[Stored data entries]

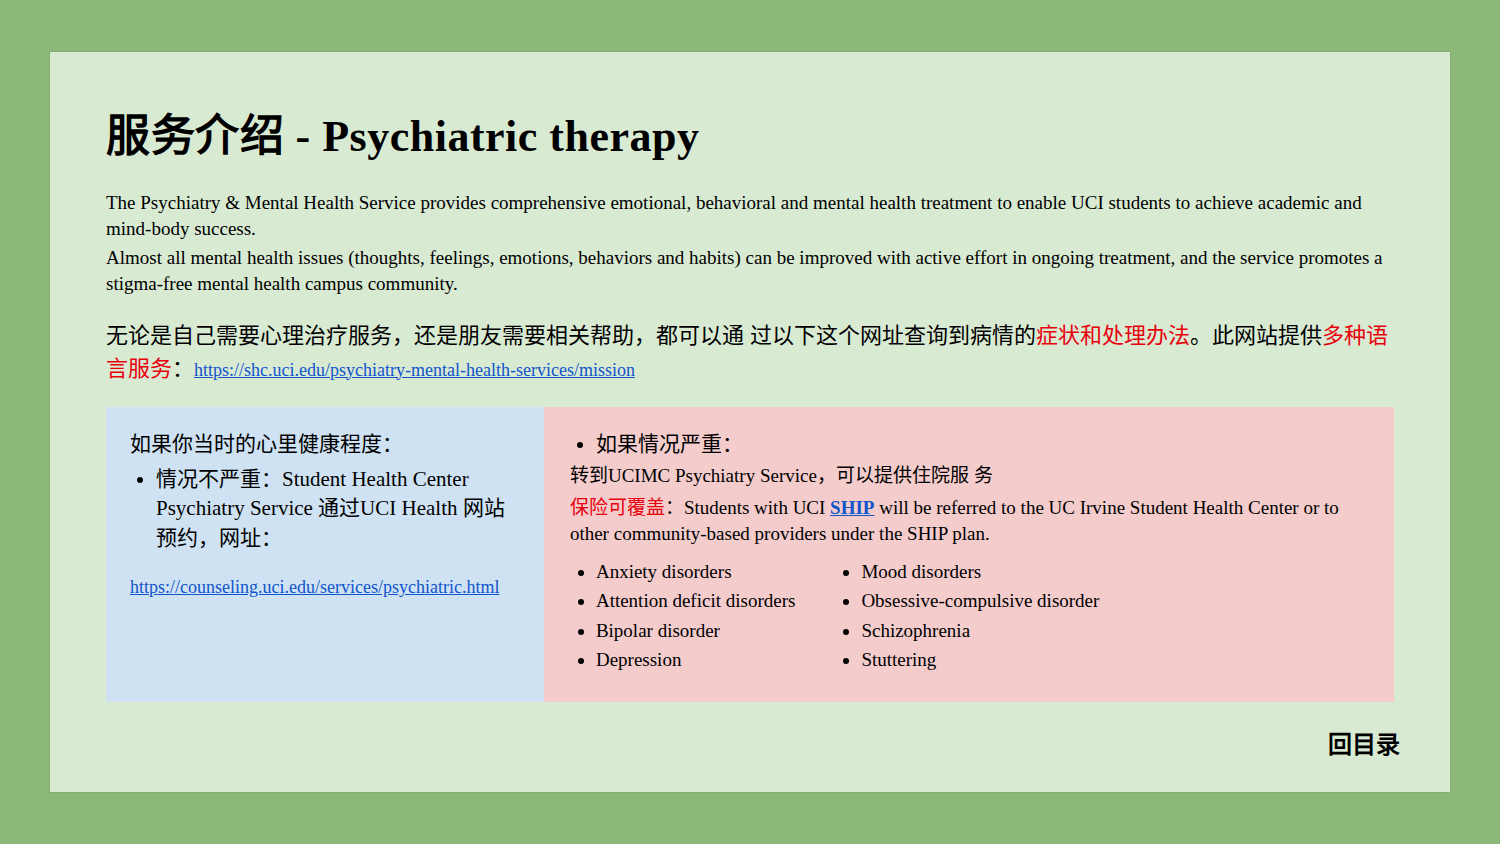服务介绍 - Psychiatric therapy
The Psychiatry & Mental Health Service provides comprehensive emotional, behavioral and mental health treatment to enable UCI students to achieve academic and mind-body success.
Almost all mental health issues (thoughts, feelings, emotions, behaviors and habits) can be improved with active effort in ongoing treatment, and the service promotes a stigma-free mental health campus community.
无论是自己需要心理治疗服务，还是朋友需要相关帮助，都可以通 过以下这个网址查询到病情的症状和处理办法。此网站提供多种语言服务：https://shc.uci.edu/psychiatry-mental-health-services/mission
如果你当时的心里健康程度：
情况不严重：Student Health Center Psychiatry Service 通过UCI Health 网站预约，网址：
https://counseling.uci.edu/services/psychiatric.html
如果情况严重：
转到UCIMC Psychiatry Service，可以提供住院服 务
保险可覆盖：Students with UCI SHIP will be referred to the UC Irvine Student Health Center or to other community-based providers under the SHIP plan.
Anxiety disorders
Attention deficit disorders
Bipolar disorder
Depression
Mood disorders
Obsessive-compulsive disorder
Schizophrenia
Stuttering
回目录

Work item
All records are to be reproduced exactly; the pictures are to be omitted.

Task response
服务介绍 - Psychiatric therapy
The Psychiatry & Mental Health Service provides comprehensive emotional, behavioral and mental health treatment to enable UCI students to achieve academic and mind-body success.
Almost all mental health issues (thoughts, feelings, emotions, behaviors and habits) can be improved with active effort in ongoing treatment, and the service promotes a stigma-free mental health campus community.
无论是自己需要心理治疗服务，还是朋友需要相关帮助，都可以通 过以下这个网址查询到病情的症状和处理办法。此网站提供多种语言服务：https://shc.uci.edu/psychiatry-mental-health-services/mission
如果你当时的心里健康程度：
情况不严重：Student Health Center Psychiatry Service 通过UCI Health 网站预约，网址：
https://counseling.uci.edu/services/psychiatric.html
如果情况严重：
转到UCIMC Psychiatry Service，可以提供住院服 务
保险可覆盖：Students with UCI SHIP will be referred to the UC Irvine Student Health Center or to other community-based providers under the SHIP plan.
Anxiety disorders
Attention deficit disorders
Bipolar disorder
Depression
Mood disorders
Obsessive-compulsive disorder
Schizophrenia
Stuttering
回目录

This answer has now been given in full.